Advocates from both sides of the issue on whether the US Digital Millennium Copyright Act (DMCA) tramples consumer rights have predicted that a bill protecting so-called "fair use" rights will be heard at the US Congress.

With the support of senator Joe Barton, named chairman of the House Energy and Commerce Committee in February, the 18-month-old Digital Media Consumers' Rights Act should eventually pass through congress, predicted Michael Petricone, vice-president for technology policy at the Consumer Electronics Association trade group.

Petricone and three others advocates on both sides of the issue debated the anticircumvention provisions of the DMCA in front of congressional staff at a Congressional Internet Caucus event. The DMCA outlawed most attempts to circumvent copy protection on digital content, as well as devices primarily used to infringe copyright.

Opponents of the DMCA's anticircumvention provisions, including Barton and Digital Media Consumers' Rights Act sponsor Rich Boucher argued the DMCA went too far in making it illegal for consumers to break copy protections in an attempt to exercise their legal fair use rights, such as making backup copies of DVDs or excerpting a DVD or CD in a school report.

"I think there is a growing consensus the DMCA went too far," Petricone said. "We are quite confident [Boucher's bill] will pass. It may be now, it may be later."

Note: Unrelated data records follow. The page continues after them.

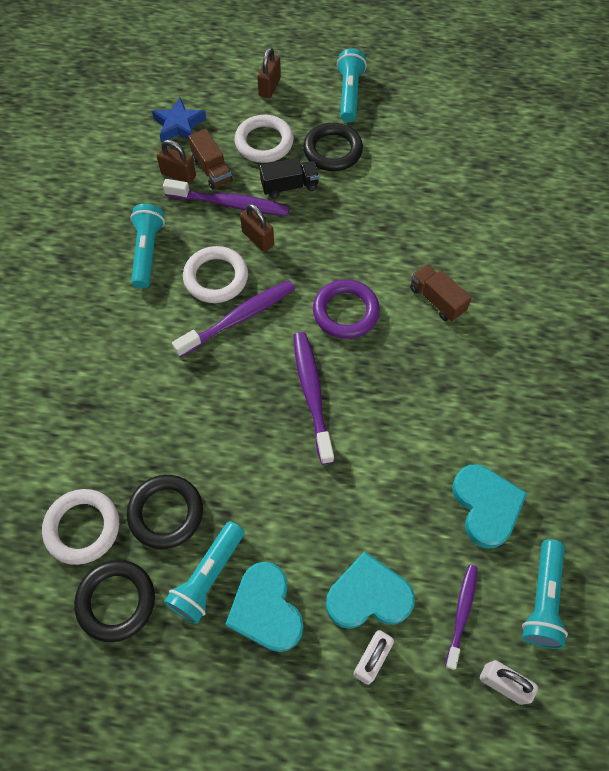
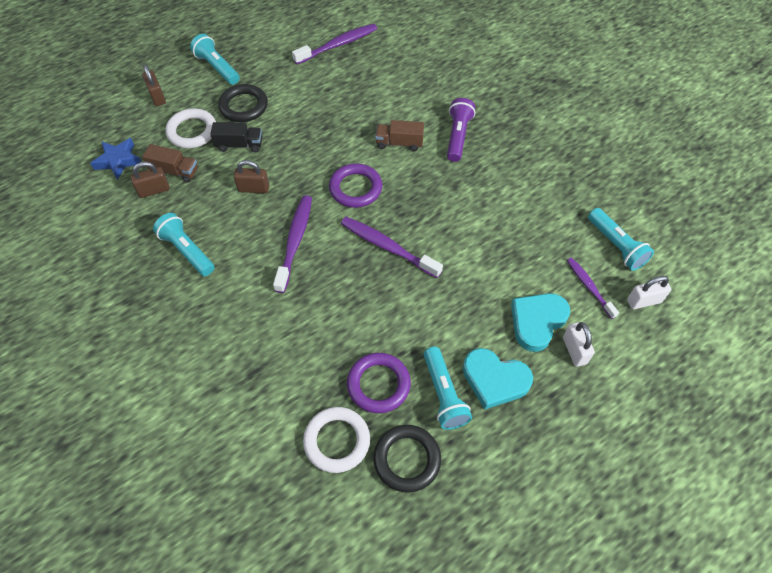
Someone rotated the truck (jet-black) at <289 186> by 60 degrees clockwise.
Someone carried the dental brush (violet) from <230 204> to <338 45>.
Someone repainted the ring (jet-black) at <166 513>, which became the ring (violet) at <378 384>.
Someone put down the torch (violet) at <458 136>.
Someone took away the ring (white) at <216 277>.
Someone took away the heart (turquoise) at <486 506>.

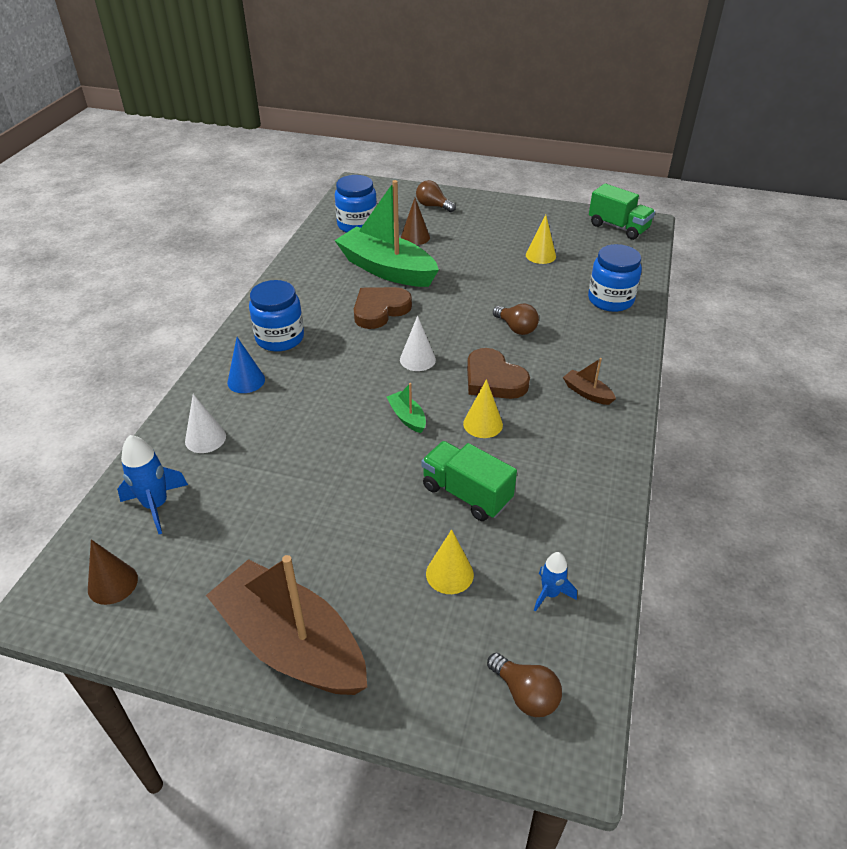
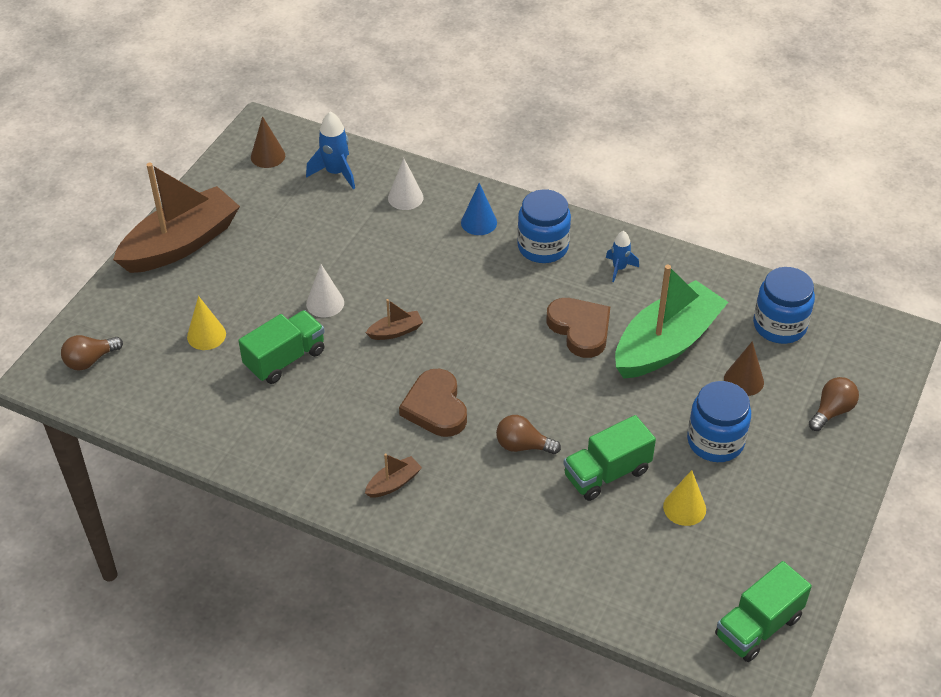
Someone carried the cone (white) from <417 359> to <325 303>.
Someone repainted the boat (leaf-green) at <407 417>, which became the boat (brown) at <395 331>.
Someone rotated the heart (brown) at <493 379> by 75 degrees counterclockwise.
Someone rotated the bulb (brown) at <516 328> by 45 degrees clockwise.
Someone put down the truck (leaf-green) at <607 473>.
Someone carried the toy rocket (cobalt) from <550 594> to <619 268>.
Someone carried the jam jar (cobalt) from <610 300> to <715 441>.
Someone took away the cone (yellow) at <483 424>.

With Barton's support, the Boucher bill could find some traction in congress, added David Green, vice-president and counsel for the Motion Picture Association of America, which opposes the proposed change to the DMCA. Green said he hoped debates such as this one will convince lawmakers that the Boucher bill is unnecessary.

Boucher's bill would "put a hole in the ship", by allowing the creation of devices or technologies that have significant copyright-infringing uses. The explosion of digital content available in the last six years is due to the protections of the DMCA, he said.

But Petricone and Fred von Lohmann, senior intellectual property lawyer for the Electronic Frontier Foundation, argued that the DMCA turned copyright law on its head by outlawing most technologies that can have other uses in addition to violating copyright, instead of allowing those technologies, as older copyright law did.

While the DMCA has done little to stop large-scale copyright thieves, it has kept consumers from making personal copies of DVDs or CDs, halted some cybersecurity research and discouraged consumer electronics suppliers from introducing new products, von Lohmann said.

"Federal laws should strive to not do more harm than good," von Lohmann added. "[The DMCA] hasn't stopped the pirates - in fact, it hasn't even slowed the pirates down."

But Green and Jonathan Zuck, president of the Association for Competitive Technology, noted that the DMCA allows exemptions for activities such as research, and the US Copyright Office has the power to review the DMCA every three years and make exemptions to the anticircumvention provisions.

The DMCA creates a strong framework for protecting digital copyrights, Zuck said. Boucher's bill "statutorily creates an excuse for infringement"..

Petricone disagreed, saying the DMCA has discouraged consumer electronics suppliers from introducing new products for fear of getting sued.